HARARE – Parliament resumes sitting today with at least 10 Bills set to be debated and the Constitutional Amendment Bill is expected to be the major highlight of the Second Session of the Ninth Parliament.
Both the National Assembly and Senate will be sitting for the first time this year.
Several portfolio committees have been conducting public hearings seeking the views of people on Bills.
The Bills include Veterans of the Liberation Bill, Constitutional Amendment Bill, National Prosecution Amendment Bill, Freedom of Information Bill, Marriages Bill, International Treaties Bill, Zimbabwe Media Commission Bill, Forestry Amendment Bill, Access to Information Bill, among others.
Of all the Bills, it is the Constitutional Amendment Bill that is expected to be of interest.
Opposition members, including some in the Political Actors Dialogue (POLAD) platform, have expressed reservations over Government’s decision to bring such a Bill without consultations.
But Government has argued that as a governing party, they were entitled to bring any Bill which they felt would deepen democratic principles.
The Bill is expected to be passed at its last reading in the National Assembly and the Senate by the affirmative votes of two-thirds of the membership of each House.
When the Bill is presented to the President for assent and signature after being passed, it should be accompanied by a certificate from the Speaker of the National Assembly that at its final vote in the National Assembly, it received the affirmative votes of at least two thirds.
The President of the Senate should also present a similar certificate indicating that members of the House affirmed the Bill with at least two thirds.
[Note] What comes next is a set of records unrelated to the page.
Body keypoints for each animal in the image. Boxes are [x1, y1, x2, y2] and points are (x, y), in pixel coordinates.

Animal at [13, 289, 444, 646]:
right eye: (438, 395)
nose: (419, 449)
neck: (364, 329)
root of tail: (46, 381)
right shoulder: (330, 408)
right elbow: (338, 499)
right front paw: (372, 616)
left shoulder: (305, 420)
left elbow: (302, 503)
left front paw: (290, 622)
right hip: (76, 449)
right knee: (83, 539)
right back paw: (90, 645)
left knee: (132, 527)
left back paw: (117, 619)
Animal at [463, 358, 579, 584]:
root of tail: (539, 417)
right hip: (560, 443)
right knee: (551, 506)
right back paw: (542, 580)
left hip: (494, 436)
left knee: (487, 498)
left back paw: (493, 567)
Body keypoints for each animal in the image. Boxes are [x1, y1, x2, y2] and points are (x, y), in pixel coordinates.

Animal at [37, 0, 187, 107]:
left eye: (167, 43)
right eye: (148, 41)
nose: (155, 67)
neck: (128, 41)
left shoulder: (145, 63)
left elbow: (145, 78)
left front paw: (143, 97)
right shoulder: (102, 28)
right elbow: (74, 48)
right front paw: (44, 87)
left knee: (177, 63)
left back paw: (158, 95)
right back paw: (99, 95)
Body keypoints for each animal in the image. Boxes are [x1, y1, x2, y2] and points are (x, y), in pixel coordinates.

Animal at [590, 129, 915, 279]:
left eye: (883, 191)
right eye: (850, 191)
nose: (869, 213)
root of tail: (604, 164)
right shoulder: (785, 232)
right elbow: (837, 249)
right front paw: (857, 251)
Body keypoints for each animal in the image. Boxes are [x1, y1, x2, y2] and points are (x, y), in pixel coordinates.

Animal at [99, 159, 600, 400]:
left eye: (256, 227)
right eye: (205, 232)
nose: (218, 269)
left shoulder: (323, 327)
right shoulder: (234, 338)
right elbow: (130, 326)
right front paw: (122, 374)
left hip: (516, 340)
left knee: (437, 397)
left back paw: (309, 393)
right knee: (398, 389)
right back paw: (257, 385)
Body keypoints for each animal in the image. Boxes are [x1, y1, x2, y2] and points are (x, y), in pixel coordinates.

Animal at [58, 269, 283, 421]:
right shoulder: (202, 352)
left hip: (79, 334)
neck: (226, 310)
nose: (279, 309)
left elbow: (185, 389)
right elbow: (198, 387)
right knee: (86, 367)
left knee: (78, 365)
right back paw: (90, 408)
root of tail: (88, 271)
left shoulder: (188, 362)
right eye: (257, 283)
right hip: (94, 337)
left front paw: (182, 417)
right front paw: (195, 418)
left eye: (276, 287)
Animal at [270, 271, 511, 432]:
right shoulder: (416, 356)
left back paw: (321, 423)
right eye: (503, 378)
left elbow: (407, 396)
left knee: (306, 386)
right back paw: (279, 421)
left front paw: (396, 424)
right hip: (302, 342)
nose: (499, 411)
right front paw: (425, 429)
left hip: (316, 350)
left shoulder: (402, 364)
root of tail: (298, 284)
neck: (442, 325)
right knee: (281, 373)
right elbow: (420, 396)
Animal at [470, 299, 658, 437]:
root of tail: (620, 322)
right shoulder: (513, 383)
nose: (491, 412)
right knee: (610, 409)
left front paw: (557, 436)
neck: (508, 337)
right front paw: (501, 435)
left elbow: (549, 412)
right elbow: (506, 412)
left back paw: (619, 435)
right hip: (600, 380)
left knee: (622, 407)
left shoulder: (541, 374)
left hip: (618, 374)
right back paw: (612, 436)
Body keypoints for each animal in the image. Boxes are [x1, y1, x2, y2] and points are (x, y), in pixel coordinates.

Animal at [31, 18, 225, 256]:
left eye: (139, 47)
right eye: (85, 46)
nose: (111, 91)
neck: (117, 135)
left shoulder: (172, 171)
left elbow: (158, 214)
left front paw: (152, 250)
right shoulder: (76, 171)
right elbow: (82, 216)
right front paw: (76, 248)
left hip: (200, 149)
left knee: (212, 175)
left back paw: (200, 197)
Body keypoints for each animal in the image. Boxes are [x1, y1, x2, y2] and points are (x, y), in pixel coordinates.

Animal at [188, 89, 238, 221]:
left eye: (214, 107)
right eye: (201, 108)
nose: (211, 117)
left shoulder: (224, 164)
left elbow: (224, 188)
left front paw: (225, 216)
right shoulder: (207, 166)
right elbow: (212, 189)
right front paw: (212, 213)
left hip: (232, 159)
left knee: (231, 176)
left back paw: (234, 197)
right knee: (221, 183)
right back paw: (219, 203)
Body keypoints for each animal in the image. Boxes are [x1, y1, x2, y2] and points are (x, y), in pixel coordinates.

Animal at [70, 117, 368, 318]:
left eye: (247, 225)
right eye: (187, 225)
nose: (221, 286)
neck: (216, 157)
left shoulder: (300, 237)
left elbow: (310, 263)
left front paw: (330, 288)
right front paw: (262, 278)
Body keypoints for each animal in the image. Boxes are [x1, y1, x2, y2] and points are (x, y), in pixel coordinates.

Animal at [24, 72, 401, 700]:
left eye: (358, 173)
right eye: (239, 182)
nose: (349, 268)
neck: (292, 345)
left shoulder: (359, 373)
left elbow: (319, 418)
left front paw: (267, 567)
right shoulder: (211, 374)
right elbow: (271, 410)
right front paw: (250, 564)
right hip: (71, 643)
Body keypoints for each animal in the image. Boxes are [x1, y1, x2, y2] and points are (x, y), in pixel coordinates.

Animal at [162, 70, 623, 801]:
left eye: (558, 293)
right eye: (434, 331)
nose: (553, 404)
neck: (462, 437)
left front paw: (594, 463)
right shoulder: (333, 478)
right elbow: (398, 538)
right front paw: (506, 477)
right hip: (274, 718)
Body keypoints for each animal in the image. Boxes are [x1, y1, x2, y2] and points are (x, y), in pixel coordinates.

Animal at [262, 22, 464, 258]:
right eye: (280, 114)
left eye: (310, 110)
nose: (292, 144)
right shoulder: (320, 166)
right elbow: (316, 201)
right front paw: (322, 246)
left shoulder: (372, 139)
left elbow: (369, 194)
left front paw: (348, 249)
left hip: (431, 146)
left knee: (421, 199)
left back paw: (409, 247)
One of the provisions of the Bill is a clause on running mates which it seeks to remove.
The removal of the running mates clause will allow the President-elect to appoint the two Vice Presidents.
The 2013 Constitution, through Section 92, had a 10-year transitional clause that provided for the joint election of the President and two running mates selected by the Presidential candidate.
The authorities moved for the abrogation of the provision, arguing that the American concept had the effect of creating parallel centres of power.